La réforme du Sénat est encore revenue sur le tapis ces derniers jours avec le nouveau dépôt par le gouvernement Harper la semaine dernière, pour une troisième fois, de son projet de loi destiné à limiter à huit ans le mandat des membres de la Chambre haute. Le gouvernement entend faire suivre ce projet de loi par un autre visant à élire les sénateurs.

La réforme du Sénat est encore revenue sur le tapis ces derniers jours avec le nouveau dépôt par le gouvernement Harper la semaine dernière, pour une troisième fois, de son projet de loi destiné à limiter à huit ans le mandat des membres de la Chambre haute. Le gouvernement entend faire suivre ce projet de loi par un autre visant à élire les sénateurs.

Je ne suis pas contre la vertu; je ne suis donc pas contre une réforme sensée et réfléchie du Sénat. Mais les réformes à la pièce du Sénat proposées par le gouvernement conservateur n'ont évidemment aucune chance d'aboutir tant elles se butent à des obstacles constitutionnels qui, dans le contexte actuel de la fédération canadienne, sont infranchissables.

Au lieu de faire perdre aux parlementaires un temps précieux à discuter de modifications inapplicables et d'une complexité infinie quant à leurs conséquences sur notre système démocratique, le premier ministre pourrait poser un geste d'éclat et de grande maturité politique, en accord avec les valeurs de notre temps, en faisant du Sénat un lieu exemplaire de l'égalité entre les hommes et les femmes.

Le chef du gouvernement, dont c'est la prérogative de choisir les sénateurs et les sénatrices, pourrait peu à peu établir la parité hommes-femmes au Sénat en faisant en sorte que les 105 sièges de l'institution soient graduellement, au fil des nominations, répartis comme suit : 53 femmes et 52 hommes.

C'est une suggestion que j'ai souvent faite au Sénat et qui me semble-t-il a été très bien reçue de toute part. On doit souligner qu'il y a actuellement 35 femmes sur 102 sénateurs et trois vacances. Et d'ici Noël, il y aura neuf autres vacances dont cinq hommes et quatre femmes. Nous pourrions donc arriver à Noël de cette année avec un total de 43 femmes à la Chambre haute. Soulignons de plus que dès juillet 2012, en raison des départs subséquents, le chiffre de 53 femmes pourrait être atteint.

À moins que nous changions la loi électorale de la Chambre des communes afin de fixer un nombre minimum de femmes - ce qui serait totalement inacceptable même si cela se fait dans certains pays africains, arabes et autres - il est hélas encore difficile de nos jours de convaincre les femmes de se lancer en politique. Le système ne leur facilite pas les choses. Les obstacles financiers ou familiaux sont encore trop grands.

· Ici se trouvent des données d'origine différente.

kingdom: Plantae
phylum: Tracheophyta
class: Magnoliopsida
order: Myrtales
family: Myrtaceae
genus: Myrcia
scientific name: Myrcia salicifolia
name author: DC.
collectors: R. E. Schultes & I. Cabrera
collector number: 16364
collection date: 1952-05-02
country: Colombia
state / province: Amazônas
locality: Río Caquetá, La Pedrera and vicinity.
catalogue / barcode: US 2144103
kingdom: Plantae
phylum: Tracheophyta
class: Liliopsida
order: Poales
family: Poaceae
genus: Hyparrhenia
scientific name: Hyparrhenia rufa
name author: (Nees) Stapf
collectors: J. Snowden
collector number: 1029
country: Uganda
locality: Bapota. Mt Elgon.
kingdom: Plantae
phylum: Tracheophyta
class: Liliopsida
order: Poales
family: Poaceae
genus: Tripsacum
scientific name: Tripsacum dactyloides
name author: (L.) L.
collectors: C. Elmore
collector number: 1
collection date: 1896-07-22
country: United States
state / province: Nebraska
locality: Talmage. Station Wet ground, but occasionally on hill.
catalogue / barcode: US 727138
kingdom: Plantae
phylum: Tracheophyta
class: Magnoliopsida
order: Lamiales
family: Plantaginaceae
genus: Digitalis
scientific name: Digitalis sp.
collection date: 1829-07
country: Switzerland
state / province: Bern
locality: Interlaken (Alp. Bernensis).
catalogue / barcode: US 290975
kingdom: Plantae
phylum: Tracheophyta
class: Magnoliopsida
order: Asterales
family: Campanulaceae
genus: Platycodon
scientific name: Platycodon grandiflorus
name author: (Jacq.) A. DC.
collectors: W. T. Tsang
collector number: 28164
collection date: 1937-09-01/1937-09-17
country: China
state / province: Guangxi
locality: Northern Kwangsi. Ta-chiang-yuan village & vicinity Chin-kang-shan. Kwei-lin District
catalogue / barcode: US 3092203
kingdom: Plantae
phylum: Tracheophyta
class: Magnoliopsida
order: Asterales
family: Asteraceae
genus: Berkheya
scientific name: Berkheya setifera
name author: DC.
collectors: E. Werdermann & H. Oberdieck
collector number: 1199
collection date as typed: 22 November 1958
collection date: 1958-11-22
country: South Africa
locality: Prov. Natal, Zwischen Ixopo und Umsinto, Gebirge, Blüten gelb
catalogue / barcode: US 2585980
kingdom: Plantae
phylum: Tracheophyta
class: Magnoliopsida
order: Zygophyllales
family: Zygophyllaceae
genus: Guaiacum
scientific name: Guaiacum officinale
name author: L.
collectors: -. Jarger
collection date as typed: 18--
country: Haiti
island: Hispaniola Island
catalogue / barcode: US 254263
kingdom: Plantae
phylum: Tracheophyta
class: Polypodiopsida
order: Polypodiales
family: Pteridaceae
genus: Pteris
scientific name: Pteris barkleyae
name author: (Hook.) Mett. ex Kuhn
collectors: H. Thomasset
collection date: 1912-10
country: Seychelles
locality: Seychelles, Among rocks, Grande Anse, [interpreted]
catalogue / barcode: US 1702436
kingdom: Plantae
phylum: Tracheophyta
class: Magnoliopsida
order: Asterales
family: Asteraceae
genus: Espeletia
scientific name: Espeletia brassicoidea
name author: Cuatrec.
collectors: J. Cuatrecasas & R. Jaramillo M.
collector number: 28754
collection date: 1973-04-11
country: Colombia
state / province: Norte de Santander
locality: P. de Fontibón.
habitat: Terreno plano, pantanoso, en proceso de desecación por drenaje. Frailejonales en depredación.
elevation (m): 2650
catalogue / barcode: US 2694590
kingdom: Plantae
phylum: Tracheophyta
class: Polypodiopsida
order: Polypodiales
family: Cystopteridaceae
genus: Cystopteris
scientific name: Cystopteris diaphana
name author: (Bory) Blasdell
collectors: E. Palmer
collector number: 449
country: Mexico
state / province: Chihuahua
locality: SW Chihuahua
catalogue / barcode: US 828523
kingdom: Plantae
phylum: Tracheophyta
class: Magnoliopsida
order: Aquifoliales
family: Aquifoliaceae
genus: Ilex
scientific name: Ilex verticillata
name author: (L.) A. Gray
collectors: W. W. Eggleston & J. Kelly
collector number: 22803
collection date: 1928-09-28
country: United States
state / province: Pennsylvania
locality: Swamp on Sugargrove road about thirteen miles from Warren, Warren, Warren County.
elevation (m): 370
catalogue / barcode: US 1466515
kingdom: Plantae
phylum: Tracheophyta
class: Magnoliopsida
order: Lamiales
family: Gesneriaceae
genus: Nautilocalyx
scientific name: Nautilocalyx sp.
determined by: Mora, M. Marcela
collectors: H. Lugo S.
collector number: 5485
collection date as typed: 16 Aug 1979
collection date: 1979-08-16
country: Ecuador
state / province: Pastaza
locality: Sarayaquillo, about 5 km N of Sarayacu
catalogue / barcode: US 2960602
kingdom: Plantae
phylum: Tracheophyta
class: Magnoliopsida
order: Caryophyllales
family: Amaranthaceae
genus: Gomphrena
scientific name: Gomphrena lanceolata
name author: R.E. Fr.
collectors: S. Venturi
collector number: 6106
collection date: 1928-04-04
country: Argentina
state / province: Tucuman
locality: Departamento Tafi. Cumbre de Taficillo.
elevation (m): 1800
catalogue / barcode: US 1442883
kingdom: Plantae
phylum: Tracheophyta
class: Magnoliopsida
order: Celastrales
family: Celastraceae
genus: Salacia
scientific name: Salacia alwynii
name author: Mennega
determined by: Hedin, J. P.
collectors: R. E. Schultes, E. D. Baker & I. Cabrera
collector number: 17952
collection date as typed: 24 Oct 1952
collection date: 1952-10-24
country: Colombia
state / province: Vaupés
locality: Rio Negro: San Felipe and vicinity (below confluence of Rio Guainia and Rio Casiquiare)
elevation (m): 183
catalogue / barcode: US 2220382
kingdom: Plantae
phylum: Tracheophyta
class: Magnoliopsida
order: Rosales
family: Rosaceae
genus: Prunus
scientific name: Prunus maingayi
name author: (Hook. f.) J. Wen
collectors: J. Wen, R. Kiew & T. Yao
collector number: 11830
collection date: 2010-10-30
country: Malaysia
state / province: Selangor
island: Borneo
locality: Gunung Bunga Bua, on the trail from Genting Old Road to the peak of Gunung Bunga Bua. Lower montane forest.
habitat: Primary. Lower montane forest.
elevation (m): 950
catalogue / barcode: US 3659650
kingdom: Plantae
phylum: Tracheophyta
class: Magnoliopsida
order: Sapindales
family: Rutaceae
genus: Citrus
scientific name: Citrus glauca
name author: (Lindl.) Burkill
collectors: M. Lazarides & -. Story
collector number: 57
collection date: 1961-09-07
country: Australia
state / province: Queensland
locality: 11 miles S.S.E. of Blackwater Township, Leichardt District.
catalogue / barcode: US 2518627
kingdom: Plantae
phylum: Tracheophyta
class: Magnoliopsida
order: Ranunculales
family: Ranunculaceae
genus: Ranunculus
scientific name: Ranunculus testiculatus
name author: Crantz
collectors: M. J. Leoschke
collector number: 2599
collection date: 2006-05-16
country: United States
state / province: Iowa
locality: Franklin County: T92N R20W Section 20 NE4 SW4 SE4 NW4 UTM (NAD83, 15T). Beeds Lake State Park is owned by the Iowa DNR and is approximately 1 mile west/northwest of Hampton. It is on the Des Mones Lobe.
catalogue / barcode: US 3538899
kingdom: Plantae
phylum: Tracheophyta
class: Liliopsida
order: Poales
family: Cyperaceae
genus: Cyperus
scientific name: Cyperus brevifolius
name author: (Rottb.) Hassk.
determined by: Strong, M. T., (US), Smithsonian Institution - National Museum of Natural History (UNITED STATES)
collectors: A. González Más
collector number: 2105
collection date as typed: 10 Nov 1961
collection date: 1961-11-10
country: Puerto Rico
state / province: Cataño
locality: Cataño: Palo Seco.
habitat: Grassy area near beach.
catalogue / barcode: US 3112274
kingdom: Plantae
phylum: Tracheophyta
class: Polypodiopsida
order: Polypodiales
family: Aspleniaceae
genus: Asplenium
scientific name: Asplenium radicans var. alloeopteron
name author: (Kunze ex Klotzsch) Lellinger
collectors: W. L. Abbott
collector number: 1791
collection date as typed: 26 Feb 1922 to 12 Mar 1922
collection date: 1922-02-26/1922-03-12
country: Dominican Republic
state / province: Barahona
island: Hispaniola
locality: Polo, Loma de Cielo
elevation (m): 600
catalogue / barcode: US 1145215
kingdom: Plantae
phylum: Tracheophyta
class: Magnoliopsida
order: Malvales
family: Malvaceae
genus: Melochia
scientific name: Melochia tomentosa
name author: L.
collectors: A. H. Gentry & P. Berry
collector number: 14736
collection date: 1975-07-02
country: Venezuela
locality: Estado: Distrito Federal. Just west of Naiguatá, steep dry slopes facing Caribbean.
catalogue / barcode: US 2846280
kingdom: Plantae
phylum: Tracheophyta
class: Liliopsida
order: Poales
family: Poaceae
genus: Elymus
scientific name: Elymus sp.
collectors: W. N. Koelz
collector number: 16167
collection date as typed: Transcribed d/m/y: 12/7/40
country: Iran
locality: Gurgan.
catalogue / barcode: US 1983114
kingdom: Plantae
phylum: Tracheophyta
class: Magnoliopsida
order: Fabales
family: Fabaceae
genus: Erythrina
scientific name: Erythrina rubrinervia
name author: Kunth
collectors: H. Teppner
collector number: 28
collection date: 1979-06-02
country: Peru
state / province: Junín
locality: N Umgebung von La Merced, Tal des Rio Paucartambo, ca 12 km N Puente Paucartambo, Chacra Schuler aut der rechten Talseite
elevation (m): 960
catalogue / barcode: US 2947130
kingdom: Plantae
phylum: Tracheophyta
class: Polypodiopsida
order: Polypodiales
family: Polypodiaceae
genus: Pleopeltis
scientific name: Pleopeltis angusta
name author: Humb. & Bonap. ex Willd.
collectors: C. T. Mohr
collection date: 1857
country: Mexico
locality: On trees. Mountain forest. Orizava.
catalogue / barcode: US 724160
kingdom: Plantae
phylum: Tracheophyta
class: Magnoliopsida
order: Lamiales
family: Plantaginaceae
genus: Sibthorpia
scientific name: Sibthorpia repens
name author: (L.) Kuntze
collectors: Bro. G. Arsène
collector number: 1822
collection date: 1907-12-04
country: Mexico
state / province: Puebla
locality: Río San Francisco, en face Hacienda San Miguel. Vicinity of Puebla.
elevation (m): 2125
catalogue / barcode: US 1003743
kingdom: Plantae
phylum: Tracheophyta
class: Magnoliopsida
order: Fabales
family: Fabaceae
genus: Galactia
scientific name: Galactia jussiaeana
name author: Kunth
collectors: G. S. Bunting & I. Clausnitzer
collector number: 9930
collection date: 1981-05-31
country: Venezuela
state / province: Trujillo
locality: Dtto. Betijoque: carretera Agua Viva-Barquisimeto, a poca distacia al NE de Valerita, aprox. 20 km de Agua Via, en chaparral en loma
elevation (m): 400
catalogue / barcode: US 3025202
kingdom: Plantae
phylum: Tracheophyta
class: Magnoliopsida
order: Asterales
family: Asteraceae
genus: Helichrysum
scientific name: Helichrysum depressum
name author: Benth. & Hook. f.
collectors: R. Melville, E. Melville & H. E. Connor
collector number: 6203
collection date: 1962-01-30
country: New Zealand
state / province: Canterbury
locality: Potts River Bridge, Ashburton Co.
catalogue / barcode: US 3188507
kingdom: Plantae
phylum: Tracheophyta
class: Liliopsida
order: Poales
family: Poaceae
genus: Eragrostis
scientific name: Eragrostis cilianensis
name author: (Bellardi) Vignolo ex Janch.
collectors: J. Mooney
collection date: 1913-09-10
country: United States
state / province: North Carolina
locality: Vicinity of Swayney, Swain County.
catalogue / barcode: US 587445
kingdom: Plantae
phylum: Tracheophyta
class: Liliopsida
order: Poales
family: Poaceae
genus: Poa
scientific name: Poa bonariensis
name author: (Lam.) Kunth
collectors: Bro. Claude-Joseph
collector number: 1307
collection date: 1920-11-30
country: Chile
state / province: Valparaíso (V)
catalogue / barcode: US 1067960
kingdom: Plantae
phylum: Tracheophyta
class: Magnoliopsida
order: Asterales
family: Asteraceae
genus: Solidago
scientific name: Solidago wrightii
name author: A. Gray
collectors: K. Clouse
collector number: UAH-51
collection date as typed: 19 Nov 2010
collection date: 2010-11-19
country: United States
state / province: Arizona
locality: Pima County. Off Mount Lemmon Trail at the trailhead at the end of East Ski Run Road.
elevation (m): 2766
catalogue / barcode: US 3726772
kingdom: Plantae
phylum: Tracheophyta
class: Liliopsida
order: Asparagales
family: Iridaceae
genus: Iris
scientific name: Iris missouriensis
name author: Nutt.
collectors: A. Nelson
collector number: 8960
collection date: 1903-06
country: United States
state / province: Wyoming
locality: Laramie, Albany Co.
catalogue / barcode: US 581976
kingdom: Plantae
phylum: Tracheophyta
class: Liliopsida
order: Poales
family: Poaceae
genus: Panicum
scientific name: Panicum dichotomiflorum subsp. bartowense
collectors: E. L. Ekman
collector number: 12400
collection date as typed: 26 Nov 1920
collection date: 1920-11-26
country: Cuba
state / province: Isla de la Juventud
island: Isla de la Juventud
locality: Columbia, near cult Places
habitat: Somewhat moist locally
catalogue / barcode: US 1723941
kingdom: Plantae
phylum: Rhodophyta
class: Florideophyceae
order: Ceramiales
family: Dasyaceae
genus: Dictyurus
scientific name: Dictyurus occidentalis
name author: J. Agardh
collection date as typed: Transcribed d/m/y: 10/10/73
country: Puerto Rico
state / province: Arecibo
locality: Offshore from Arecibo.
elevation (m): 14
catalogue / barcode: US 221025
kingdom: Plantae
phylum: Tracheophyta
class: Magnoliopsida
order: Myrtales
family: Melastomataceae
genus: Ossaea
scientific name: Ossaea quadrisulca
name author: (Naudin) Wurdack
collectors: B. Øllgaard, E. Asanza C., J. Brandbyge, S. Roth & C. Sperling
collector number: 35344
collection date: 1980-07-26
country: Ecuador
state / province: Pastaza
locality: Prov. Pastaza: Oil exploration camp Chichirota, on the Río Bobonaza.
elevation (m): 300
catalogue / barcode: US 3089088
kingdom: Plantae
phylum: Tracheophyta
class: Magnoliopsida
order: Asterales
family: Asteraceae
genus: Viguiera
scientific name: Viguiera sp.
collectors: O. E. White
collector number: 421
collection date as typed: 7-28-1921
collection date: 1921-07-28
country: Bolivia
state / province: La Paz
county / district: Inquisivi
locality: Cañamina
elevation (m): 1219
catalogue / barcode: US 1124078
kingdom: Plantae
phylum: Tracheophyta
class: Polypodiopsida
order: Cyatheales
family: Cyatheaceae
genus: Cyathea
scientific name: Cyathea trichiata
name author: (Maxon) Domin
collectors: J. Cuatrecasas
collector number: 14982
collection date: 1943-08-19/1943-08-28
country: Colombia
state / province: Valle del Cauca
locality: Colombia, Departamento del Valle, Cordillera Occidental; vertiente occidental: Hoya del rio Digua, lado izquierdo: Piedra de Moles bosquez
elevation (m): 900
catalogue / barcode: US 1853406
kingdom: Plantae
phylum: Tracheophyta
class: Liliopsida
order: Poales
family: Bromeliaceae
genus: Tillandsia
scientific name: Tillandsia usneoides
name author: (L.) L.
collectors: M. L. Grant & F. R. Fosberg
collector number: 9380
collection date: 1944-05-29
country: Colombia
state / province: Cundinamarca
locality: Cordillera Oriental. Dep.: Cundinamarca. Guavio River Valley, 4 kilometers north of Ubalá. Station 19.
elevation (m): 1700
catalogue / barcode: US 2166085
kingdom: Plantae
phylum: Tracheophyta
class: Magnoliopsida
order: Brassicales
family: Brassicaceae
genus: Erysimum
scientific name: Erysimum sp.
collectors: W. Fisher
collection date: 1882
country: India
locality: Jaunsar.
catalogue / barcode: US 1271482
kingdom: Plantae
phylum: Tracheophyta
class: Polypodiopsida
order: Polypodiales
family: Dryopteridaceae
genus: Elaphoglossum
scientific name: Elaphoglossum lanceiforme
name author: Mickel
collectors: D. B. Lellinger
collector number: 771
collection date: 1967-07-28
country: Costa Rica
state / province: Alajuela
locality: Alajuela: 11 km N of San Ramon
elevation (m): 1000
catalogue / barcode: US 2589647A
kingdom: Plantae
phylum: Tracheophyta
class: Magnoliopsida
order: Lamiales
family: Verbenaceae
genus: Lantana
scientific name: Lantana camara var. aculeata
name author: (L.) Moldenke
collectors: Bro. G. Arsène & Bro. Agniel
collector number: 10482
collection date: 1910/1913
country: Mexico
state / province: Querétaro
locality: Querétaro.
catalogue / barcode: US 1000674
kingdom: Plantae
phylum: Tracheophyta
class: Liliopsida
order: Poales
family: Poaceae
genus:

La sous-représentation des femmes en politique est une tare inacceptable dans notre société en ce début du XXIe siècle. En établissant la parité hommes-femmes au Sénat, nous enverrions un signal fort d'encouragement à la plus grande et nécessaire participation des femmes à la vie politique. Cela, j'en suis convaincu, créerait un effet d'entraînement salutaire; nous enrichirions considérablement notre vie politique. C'est là, après avoir navigué pendant 45 ans en politique au Parlement fédéral, ma conviction profonde.

Jean Chrétien avait très bien saisi cet enjeu. Au cours de ses mandats successifs à la tête du gouvernement, il a à lui seul nommé quelque 33 femmes à la Chambre haute. Quand on sait que, depuis 1930 (depuis la décision du Conseil privé de Londres de permettre la nomination de femmes), seulement 79 femmes ont été nommées au Sénat, on peut dire que M. Chrétien a fait oeuvre de pionnier à cet égard.

Il suffirait donc d'un peu de bonne volonté politique de la part du premier ministre actuel pour entamer ce changement nécessaire et fondamental au Sénat. Ce serait là le véritable début d'une réforme du Sénat. M. le premier ministre Harper, le choix vous appartient.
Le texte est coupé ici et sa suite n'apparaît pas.